Muitos empregados, podem começar a tomar uma ou outra atitude que descumpra o regulamento interno da empresa, a CLT (Consolidação das Leis do Trabalho), NR’s (Normas regulamentadoras), Convenções Coletivas, etc. Por que utilizei o relato a cima para entrar no mérito das advertências e suspensões? Pois comumente, elas começam a ser utilizadas quando há um desgaste, ou seja, o empregado está descontente com determinada situação e não comparece ao trabalho, utiliza as ferramentas de trabalho de forma inadequada, não utiliza equipamentos de proteção individual (EPI), demonstra “corpo mole” para executar suas tarefas, entre tantos outros exemplos, que fazem com que o empregador, precise tomar alguma atitude em relação a isto. Desta forma, inicia-se o processo de advertências e suspensões disciplinares, a fim de informar o empregado que determinado comportamento não é correto, e até mesmo passível de Justa Causa.

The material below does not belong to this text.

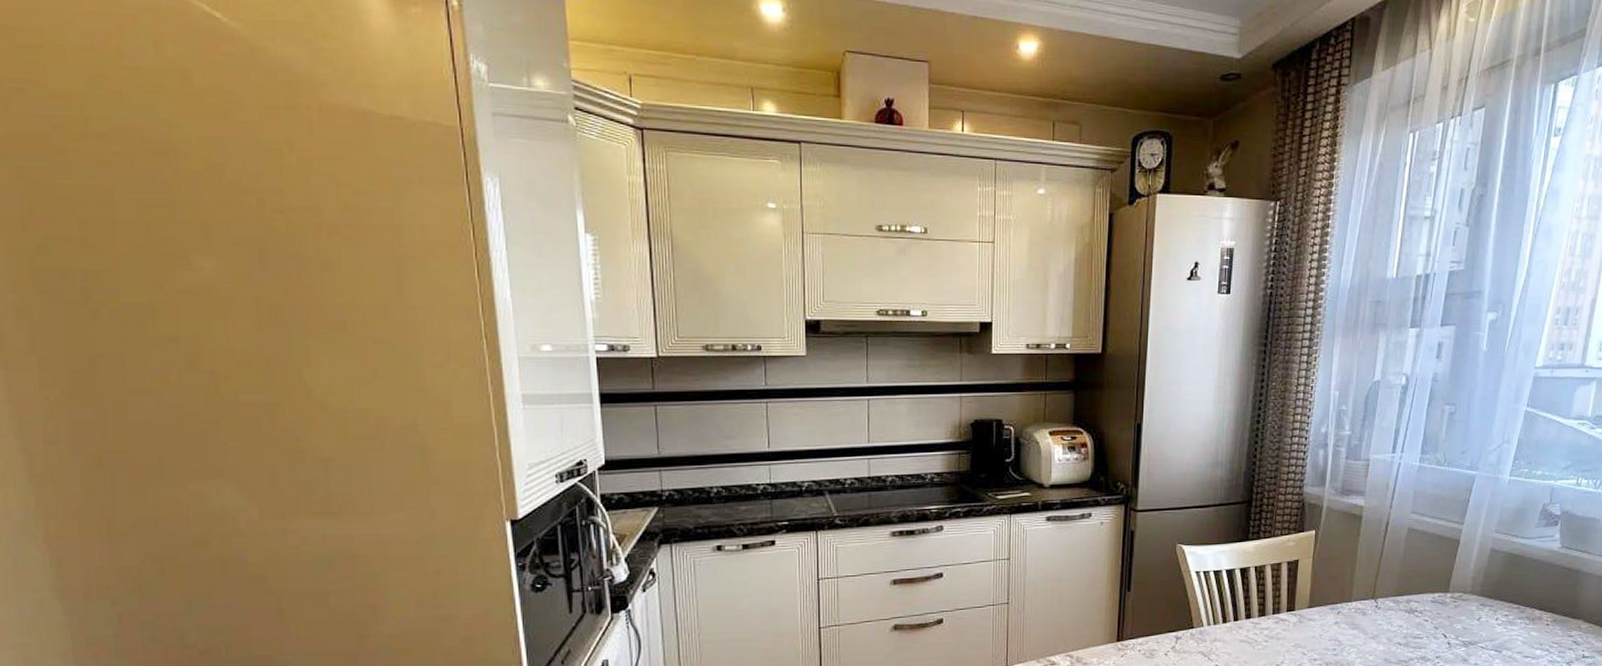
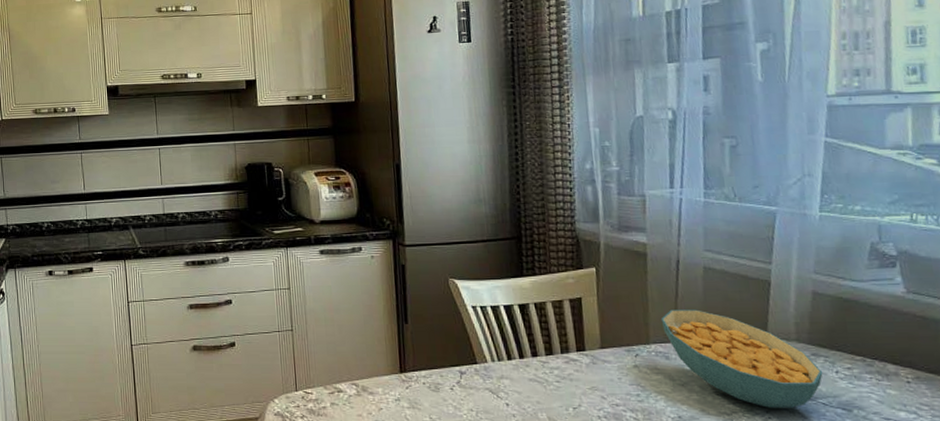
cereal bowl: none [1364,568,1486,654] -> present [661,309,823,408]

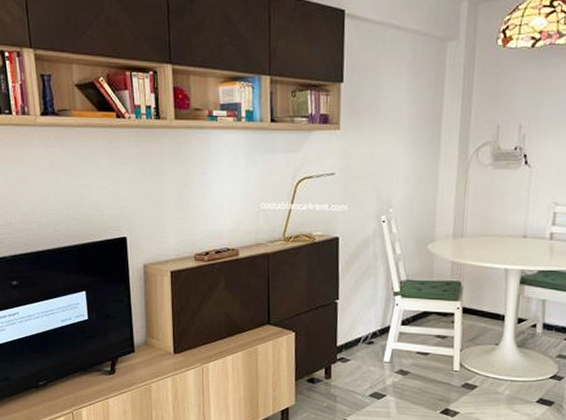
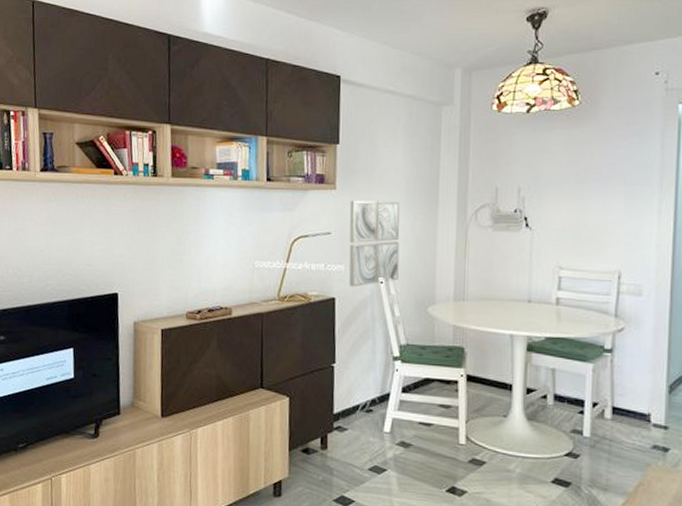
wall art: none [352,140,403,227] -> present [349,200,400,287]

Lembre-se: estas ferramentas devem ser utilizadas para informar e orientar o empregado de que aquilo não é correto e poderá ter consequências mais severas. Tente não transformar estas sanções em uma penalidade/castigo para o empregado. O mais importante, do que passar a aplicar advertências e suspensões, é preveni-las, fazer com que elas sejam pouco ou nunca utilizadas em sua empresa.

Não se esqueça que nunca queremos tornar o ambiente hostil e desagradável, mas também precisamos ficar atentos as possibilidades que a lei nos oferece.